WORK REQUIRED —
Where the word "shoulder" occurs in a line of the data, return the whole line.

----------------

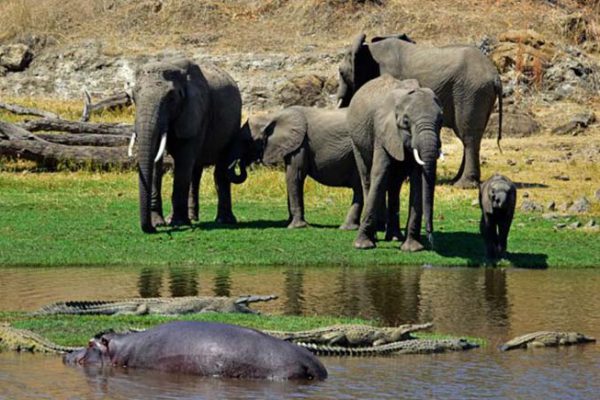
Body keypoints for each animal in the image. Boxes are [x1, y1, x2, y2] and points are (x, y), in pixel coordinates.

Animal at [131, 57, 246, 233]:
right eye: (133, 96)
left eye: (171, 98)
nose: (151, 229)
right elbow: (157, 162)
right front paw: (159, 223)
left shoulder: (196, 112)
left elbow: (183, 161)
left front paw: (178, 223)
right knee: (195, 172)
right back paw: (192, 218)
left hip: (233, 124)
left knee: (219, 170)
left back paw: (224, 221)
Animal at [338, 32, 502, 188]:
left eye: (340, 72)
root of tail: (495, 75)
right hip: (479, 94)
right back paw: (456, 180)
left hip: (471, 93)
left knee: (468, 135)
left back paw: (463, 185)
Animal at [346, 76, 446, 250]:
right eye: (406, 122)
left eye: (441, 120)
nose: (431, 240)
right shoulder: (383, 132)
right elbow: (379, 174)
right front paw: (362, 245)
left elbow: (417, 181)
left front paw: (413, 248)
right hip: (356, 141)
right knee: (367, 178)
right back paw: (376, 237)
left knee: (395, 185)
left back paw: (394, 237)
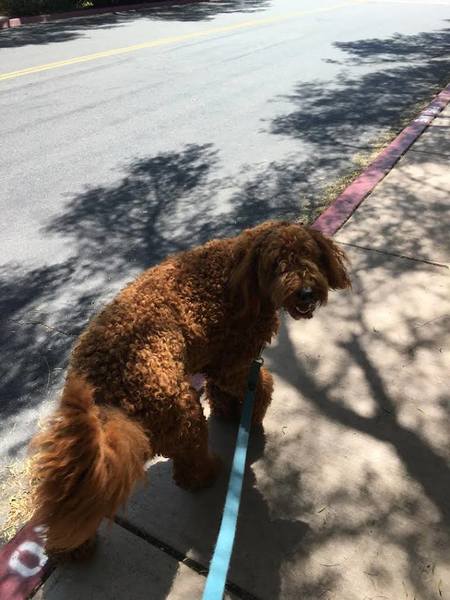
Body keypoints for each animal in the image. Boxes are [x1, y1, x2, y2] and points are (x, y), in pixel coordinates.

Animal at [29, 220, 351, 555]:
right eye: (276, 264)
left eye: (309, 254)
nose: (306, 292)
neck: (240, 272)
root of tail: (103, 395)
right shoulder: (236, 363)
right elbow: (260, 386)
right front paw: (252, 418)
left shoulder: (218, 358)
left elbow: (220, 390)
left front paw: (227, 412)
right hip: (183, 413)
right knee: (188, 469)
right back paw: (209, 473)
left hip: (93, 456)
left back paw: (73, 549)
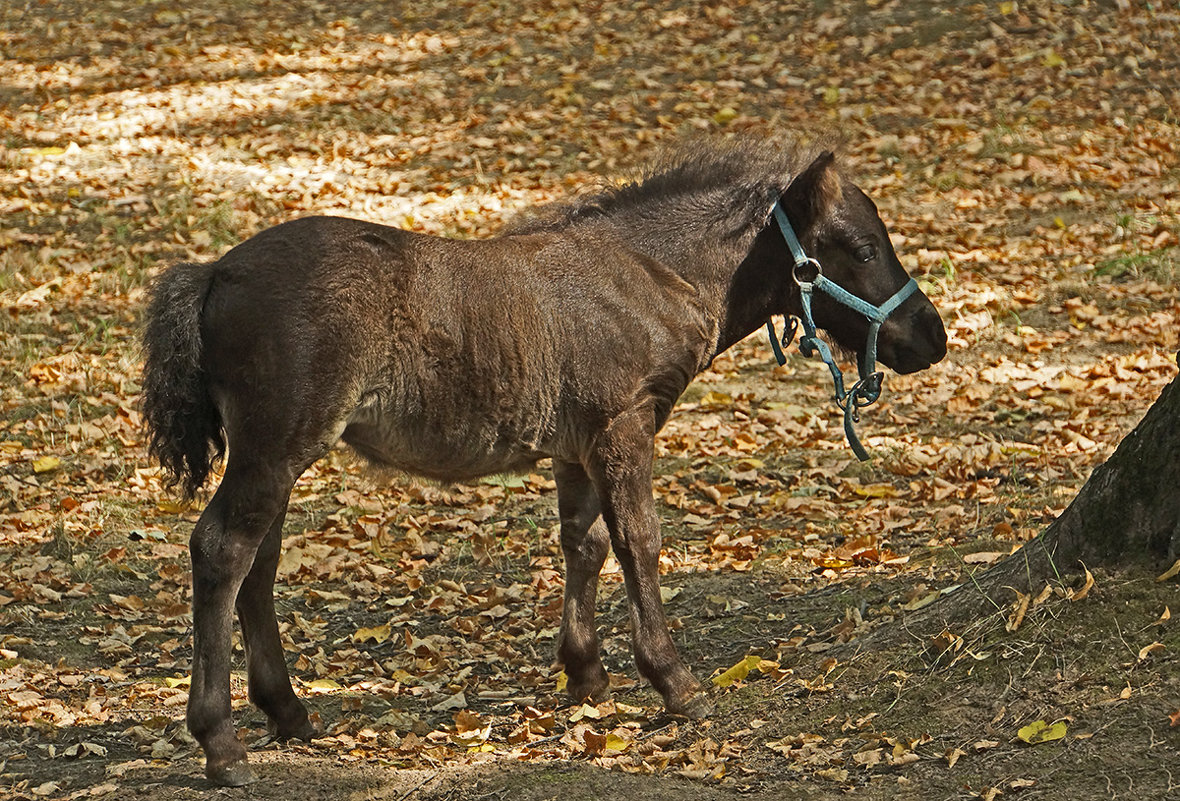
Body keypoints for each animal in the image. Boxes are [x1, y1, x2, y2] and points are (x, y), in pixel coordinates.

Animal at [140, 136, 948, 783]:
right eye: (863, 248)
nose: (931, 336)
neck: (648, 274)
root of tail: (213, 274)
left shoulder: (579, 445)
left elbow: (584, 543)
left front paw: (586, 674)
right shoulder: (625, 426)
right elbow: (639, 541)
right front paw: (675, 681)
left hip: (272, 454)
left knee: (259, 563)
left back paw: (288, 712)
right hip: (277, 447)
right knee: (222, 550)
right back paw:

----------------

SOLUTION FOR THIS TASK —
left shoulder: (196, 112)
right shoulder: (383, 132)
right shoulder: (236, 363)
left shoulder: (218, 358)
left shoulder: (579, 445)
right shoulder: (625, 426)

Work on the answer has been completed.